* [What the task asks]: Retype the stretch of the news article on Iraqi Kurdish migrants below from "Cite work, fleeing" through "the 23-year-old said.", keeping every word and mark unchanged.

* [Provided text]:
---------------

South Florida Sun-Sentinel Palm Beach (Sunday)

Iraqi Kurds gamble on risky gambit

Cite work, fleeing graft as reasons for unsafe Minsk trek

- Associated Press

DOHUK, Iraq — The smuggler had said the car would come in 10 minutes, but Zaid Ramadan had been waiting in the dense forest straddling the Poland-Belarus border for three hours, desperate for signs of headlights in the mist — and a new life in Europe.

His pregnant wife, Delin, shivered under a blanket. She had been against leaving their life in Dohuk, a mountainou­s province in the northern Kurdish-run region of Iraq. The journey was perilous, expensive and the change too drastic, she told him.

“But I convinced her to leave. In Dohuk, we can’t live a real life; there is corruption, no work, repression,” the 23-year-old said.

The couple were among a disproport­ionate number of Iraqi migrants, most of them from Iraq’s Kurdish region, who chose to sell their homes, cars and other belongings to pay off smugglers with the hope of reaching the European Union from the Belarusian capital of Minsk — a curious statistic for an oil-rich region seen as the most stable in all of Iraq.

But rising unemployme­nt, endemic corruption and a recent economic crisis that slashed state salaries have undermined faith in a decent future for their autonomous region and kindled the desire in many to leave.

Iraqi Kurdistan is co-ruled by a two-party duopoly under two families that carved the region into zones of control — the Barzanis in Irbil and Dohuk, and the Talabanis in Sulaymaniy­ah. This arrangemen­t created relative security and prosperity, compared with the rest of Iraq, but it has been accompanie­d by nepotism and growing repression. Those downsides prompted would-be migrants to leave. Many were school dropouts, certain an education would not guarantee them work. Others were government employees and their families, no longer able to survive amid salary cuts.

Of the 430 Iraqis who returned from Minsk on a repatriati­on flight last week, 390 disembarke­d in the Kurdish region. Among them were Zaid and Delin Ramadan, now back living with Zaid’s parents in Dohuk.

Like thousands of others, they had been lured to the European Union’s doorstep by easy visas offered by Belarus. The EU has accused Belarus President Alexander Lukashenko of using asylum-seekers to retaliate for sanctions imposed after he claimed victory in a disputed 2020 election.

The migrants flocked to Belarus in hopes of getting into the EU. Most were from war-scarred Iraq and Syria. Smuggling networks appeared to be particular­ly efficient in Iraq’s Kurdish area, where an economic crisis triggered by a crash in oil prices rendered the regional government insolvent.

Oil prices have rebounded but the region relies on budget transfers from Iraq’s federal government to pay public sector salaries. The payments have been intermitte­nt because of disputes over the Kurdish region’s independen­t oil export policy.

---------------

* [Material]:
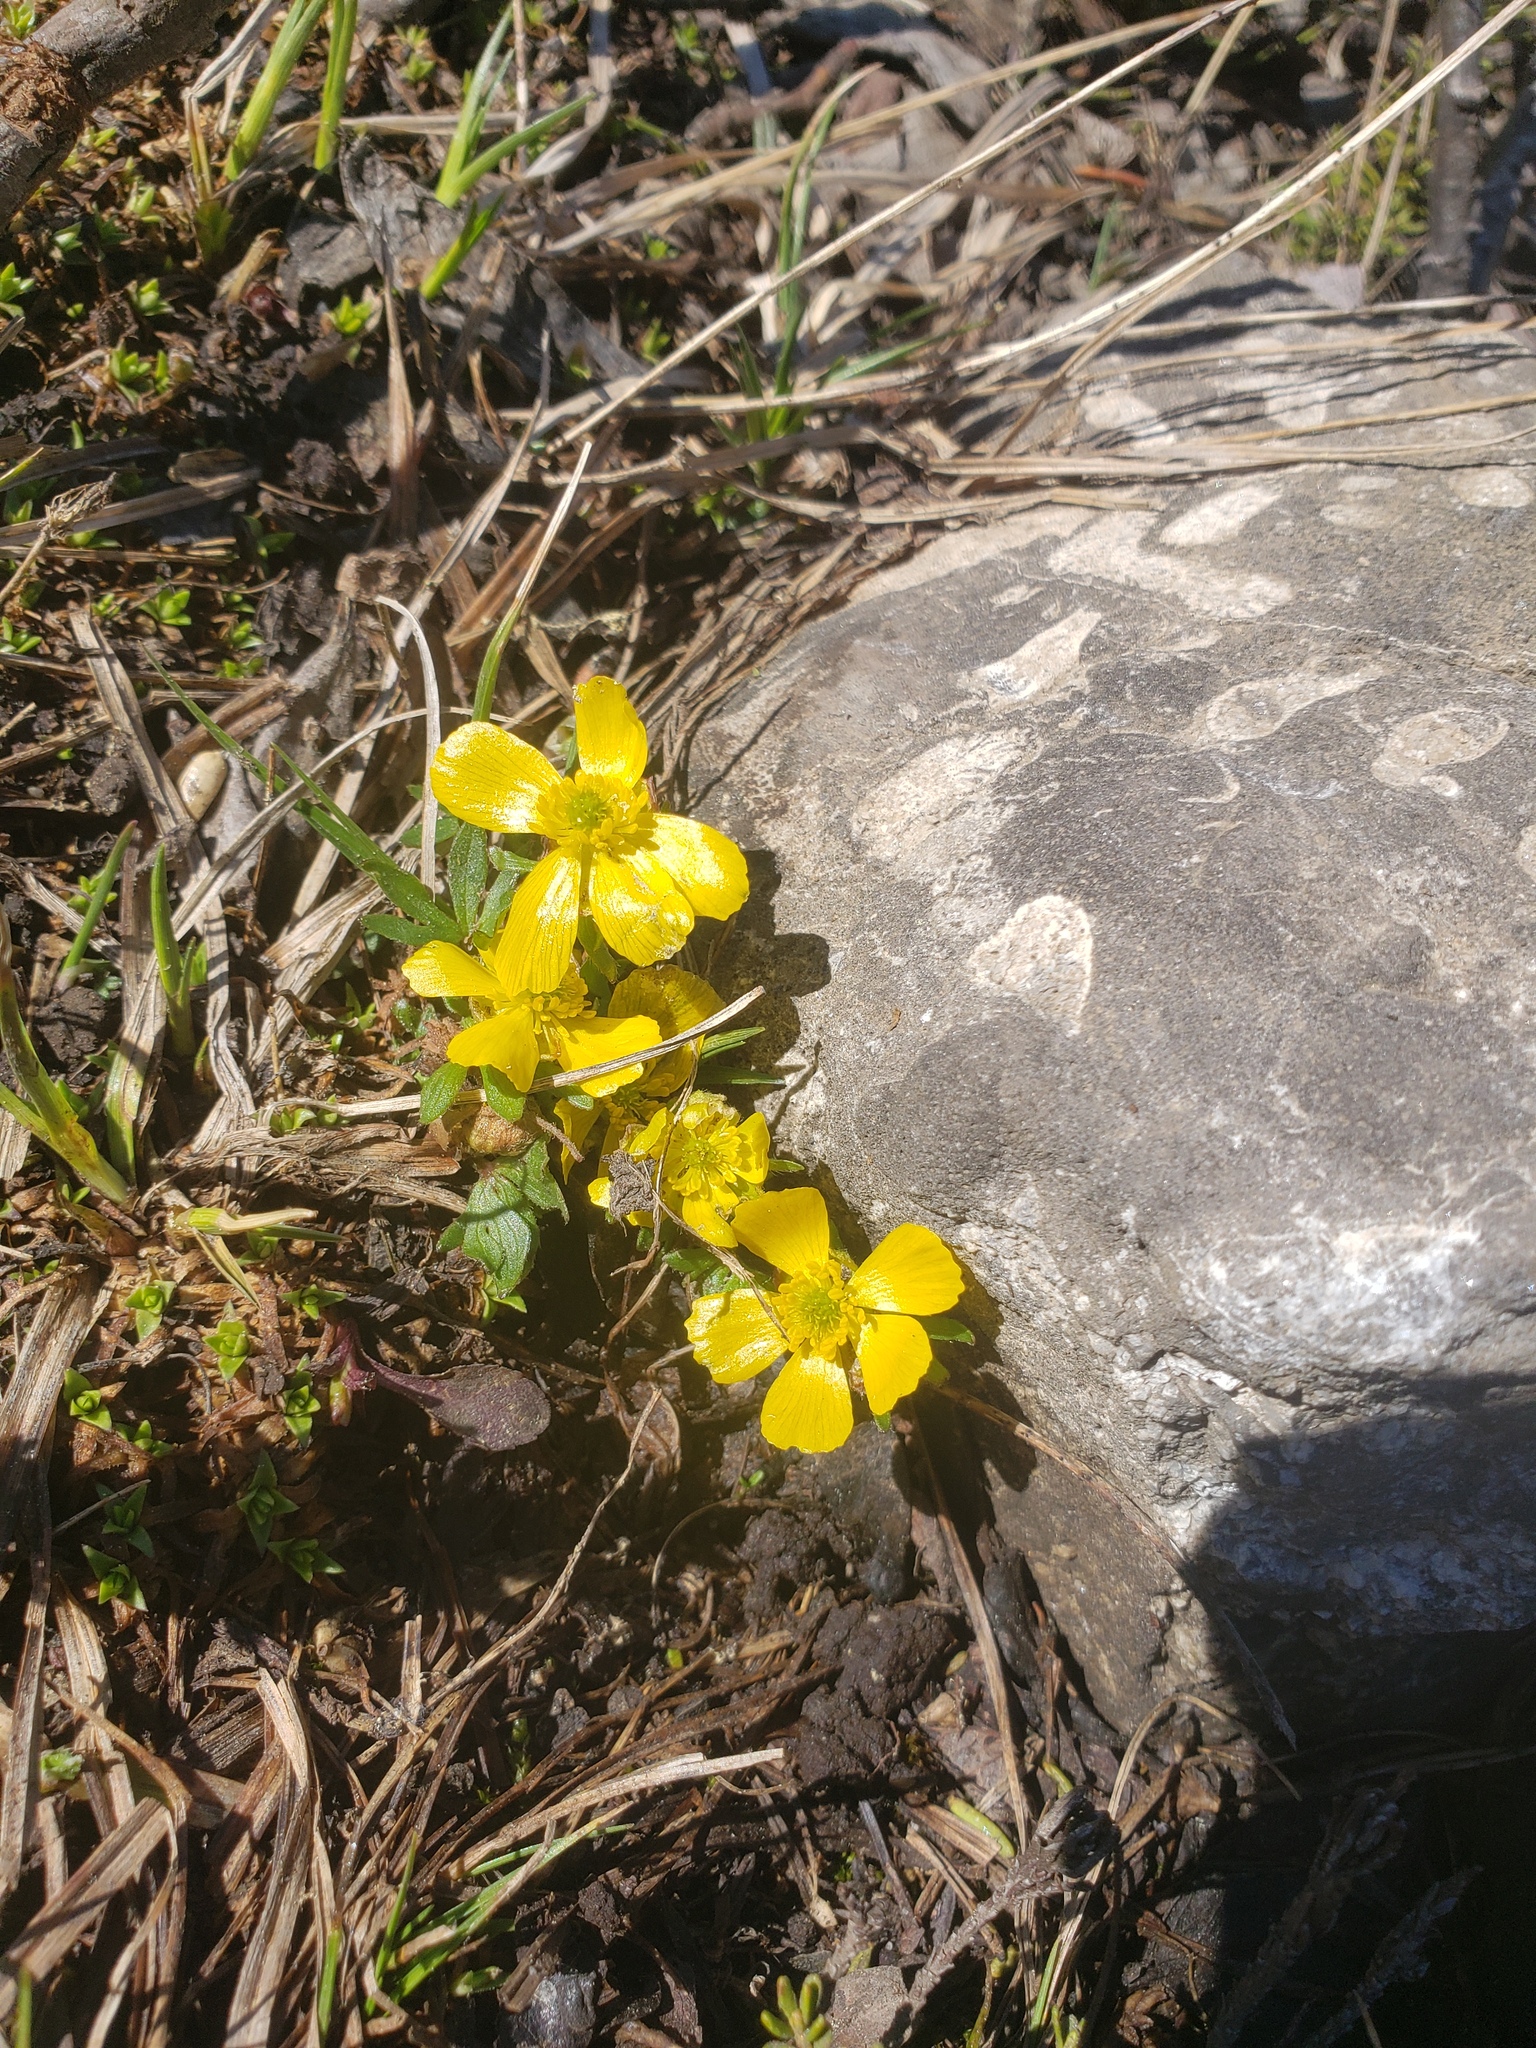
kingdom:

---------------

* [Result below]:
Cite work, fleeing graft as reasons for unsafe Minsk trek

- Associated Press

DOHUK, Iraq — The smuggler had said the car would come in 10 minutes, but Zaid Ramadan had been waiting in the dense forest straddling the Poland-Belarus border for three hours, desperate for signs of headlights in the mist — and a new life in Europe.

His pregnant wife, Delin, shivered under a blanket. She had been against leaving their life in Dohuk, a mountainou­s province in the northern Kurdish-run region of Iraq. The journey was perilous, expensive and the change too drastic, she told him.

“But I convinced her to leave. In Dohuk, we can’t live a real life; there is corruption, no work, repression,” the 23-year-old said.